* _DATA SUPPLIED_:
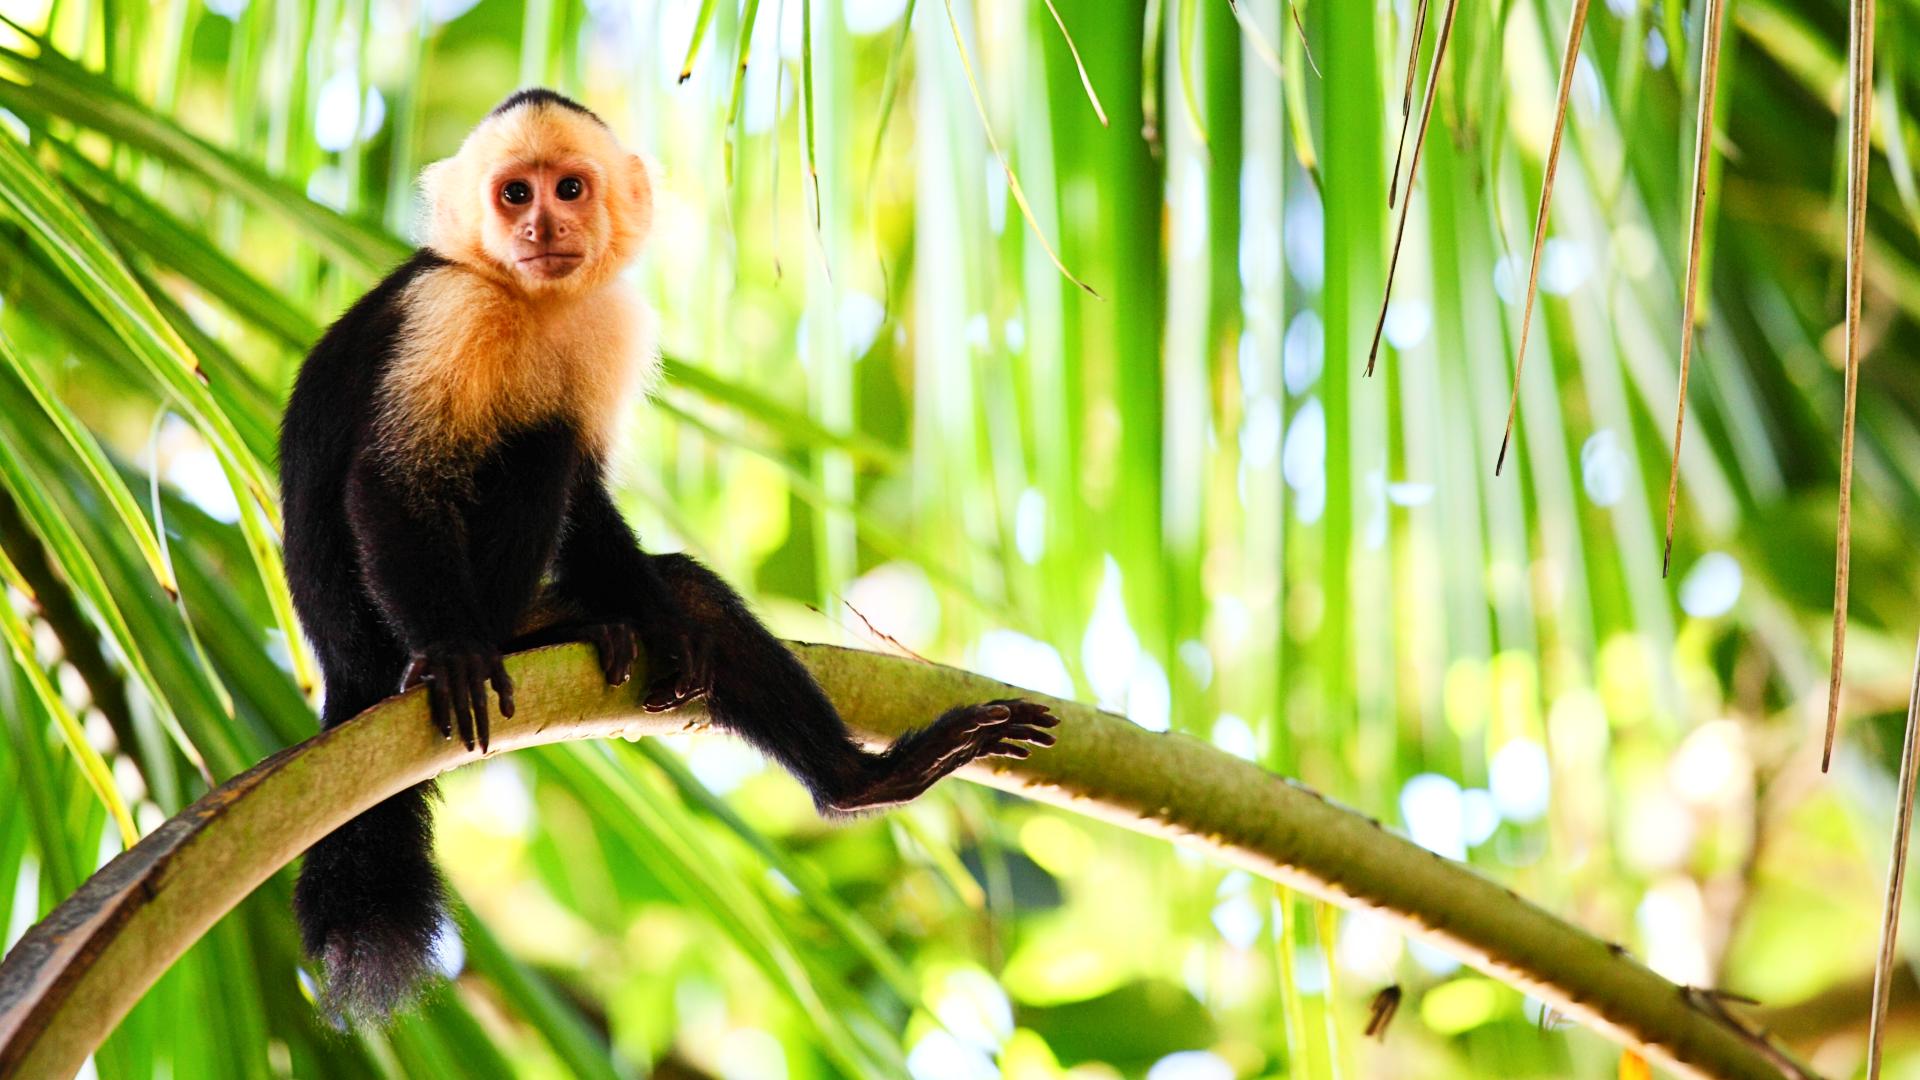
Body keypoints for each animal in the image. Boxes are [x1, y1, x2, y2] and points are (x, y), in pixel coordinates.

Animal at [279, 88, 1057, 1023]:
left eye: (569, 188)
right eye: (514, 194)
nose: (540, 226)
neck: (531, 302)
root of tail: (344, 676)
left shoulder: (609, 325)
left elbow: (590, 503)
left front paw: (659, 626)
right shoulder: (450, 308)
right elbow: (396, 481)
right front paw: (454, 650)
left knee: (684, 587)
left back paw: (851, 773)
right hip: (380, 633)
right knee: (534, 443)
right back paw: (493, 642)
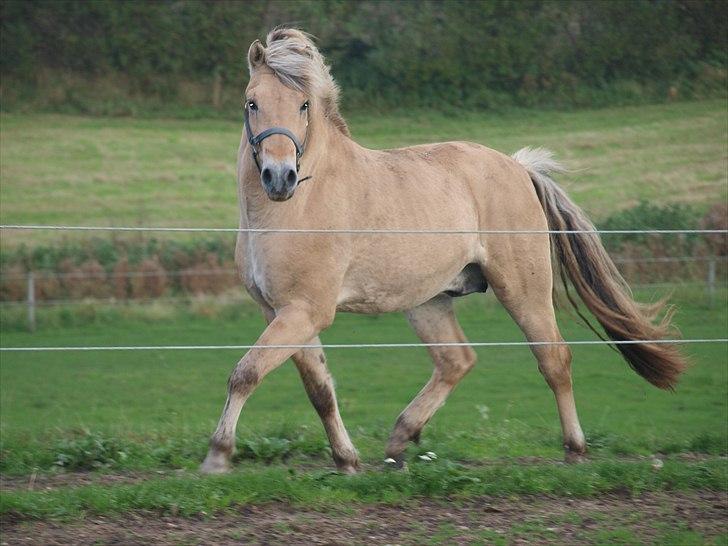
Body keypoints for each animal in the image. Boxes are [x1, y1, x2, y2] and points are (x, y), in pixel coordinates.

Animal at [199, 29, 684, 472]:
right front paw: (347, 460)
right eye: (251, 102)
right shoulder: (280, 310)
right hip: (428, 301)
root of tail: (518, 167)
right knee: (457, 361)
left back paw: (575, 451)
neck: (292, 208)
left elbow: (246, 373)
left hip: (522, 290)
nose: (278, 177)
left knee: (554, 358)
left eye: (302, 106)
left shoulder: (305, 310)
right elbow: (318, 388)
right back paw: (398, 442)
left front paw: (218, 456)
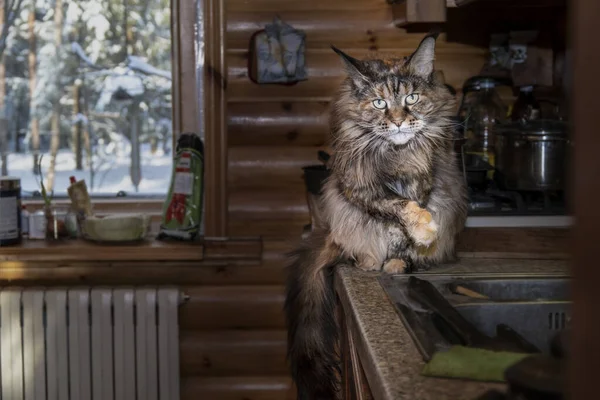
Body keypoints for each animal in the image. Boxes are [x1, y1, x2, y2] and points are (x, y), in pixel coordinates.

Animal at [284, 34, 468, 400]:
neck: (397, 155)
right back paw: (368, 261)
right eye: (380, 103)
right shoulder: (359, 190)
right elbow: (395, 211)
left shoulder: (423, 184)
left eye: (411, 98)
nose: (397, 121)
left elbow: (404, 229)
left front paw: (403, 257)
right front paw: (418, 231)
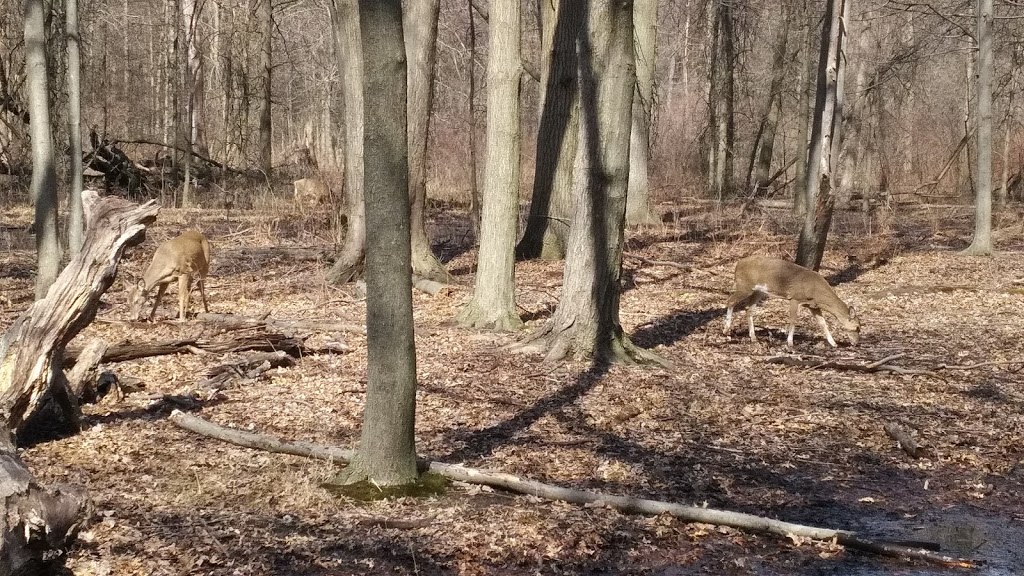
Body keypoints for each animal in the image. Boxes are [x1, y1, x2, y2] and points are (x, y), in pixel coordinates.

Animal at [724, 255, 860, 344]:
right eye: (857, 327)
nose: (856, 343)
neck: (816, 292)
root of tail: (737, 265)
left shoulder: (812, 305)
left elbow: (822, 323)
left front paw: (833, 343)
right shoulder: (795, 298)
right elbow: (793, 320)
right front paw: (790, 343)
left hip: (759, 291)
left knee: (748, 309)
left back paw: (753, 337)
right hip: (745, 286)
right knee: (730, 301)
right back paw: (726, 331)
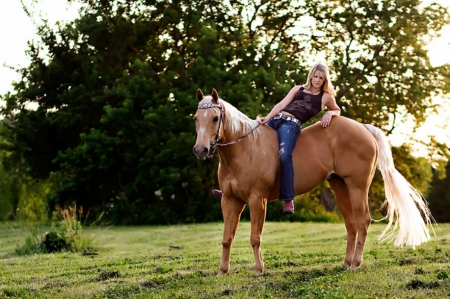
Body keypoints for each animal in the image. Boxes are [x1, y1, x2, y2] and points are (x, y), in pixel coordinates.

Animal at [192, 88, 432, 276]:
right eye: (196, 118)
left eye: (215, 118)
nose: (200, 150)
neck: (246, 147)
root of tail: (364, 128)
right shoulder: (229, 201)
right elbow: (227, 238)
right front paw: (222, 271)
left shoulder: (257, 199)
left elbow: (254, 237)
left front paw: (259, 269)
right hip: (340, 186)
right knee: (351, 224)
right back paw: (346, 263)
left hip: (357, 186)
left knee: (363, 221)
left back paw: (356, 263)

* _WORK ORDER_: Within the entries above, find every line where the string "elbow" occurs, and copy it.

* _FINAL ANSWER_:
left elbow: (590, 503)
right elbow: (396, 481)
left elbow: (246, 373)
right elbow: (318, 388)
right elbow: (395, 211)
left elbow: (404, 229)
left elbow: (822, 323)
right elbow: (793, 320)
right elbow: (227, 238)
left elbow: (254, 237)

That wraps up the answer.